Vous avez écrit pour 3 Docteurs différents (Nine, Ten et Eleven), est-ce que votre manière d’écrire était différente pour chacun ?
Mon écriture est la même mais elle reste différente, le Docteur est essentiellement le même, sa personnalité peut changer mais pas ses convictions profondes, sauf si vous faites une histoire où il devient mauvais pendant la moitié d’un épisode par exemple. Il faut toujours être bien informé sur l’acteur qui le joue, je pense avoir écrit la première moitié de « The Unquiet Dead » sans savoir que le Docteur allait être interprété par Christopher Eccleston et j’ai écrit « Victory of the Dalek » sans savoir que ce serait Matt Smith. J’écris un épisode actuellement pour le nouveau Docteur…

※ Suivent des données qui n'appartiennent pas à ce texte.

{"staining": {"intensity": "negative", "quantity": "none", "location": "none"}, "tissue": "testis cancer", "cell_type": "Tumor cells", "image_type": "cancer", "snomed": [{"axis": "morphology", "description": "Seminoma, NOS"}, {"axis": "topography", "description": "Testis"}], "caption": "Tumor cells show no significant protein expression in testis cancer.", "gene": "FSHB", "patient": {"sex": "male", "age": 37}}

C’est le même principe à chaque fois, comme une sorte de morphing, il suffit d’écrire le Docteur en suivant ce que j’ai en tête, ensuite le personnage sera adapté en fonction de l’acteur qui le joue. Quand Matt Smith a obtenu le rôle, j’ai regardé la série de la BBC « Party Animals » et Steven Moffat m’avait dit : « il joue là-dedans comme je veux que le personnage soit », j’ai juste pioché en grande partie dans son maniérisme et dans sa façon de parler.
Vous avez aussi écrit des romans, comme « The Last of the Garadene » avec le 3e Docteur, est-ce différent d’un scenario ?
Et j’en ai écrit un autre avec Patrick Troughton. Le travail est semblable, évidemment Jon Pertwee est mon Docteur donc j’étais bien versé dedans. Je tentais aussi d’avoir la voix du personnage dans ma tête lorsque que j’écrivais. La solution est de regarder en direct un épisode et de vous plonger dans la saveur de celui-ci.
Quel est le plus difficile : écrire pour un personnage qui existe déjà (comme le 3e Docteur) ou pour un personnage qui n’a pas encore d’incarnation physique (comme le 12e Docteur) ?
C’est un défi différent parce qu’en fait, quand vous écrivez pour un ancien Docteur, vous pouvez le faire rentrer dans un moule qui existe déjà mais qu’on ne voit plus à l’écran, c’est un style. Pour « The Last of the Garadene », j’ai essayé de faire en sorte que ce soit l’ultime aventure de Jon Pertwee donc il y a certaines choses qui doivent correspondre à ce qui existe déjà. Alors qu’avec un nouveau Docteur, il faut partir de rien et tout construire. Le personnage ne prend forme qu’une fois l’acteur choisi.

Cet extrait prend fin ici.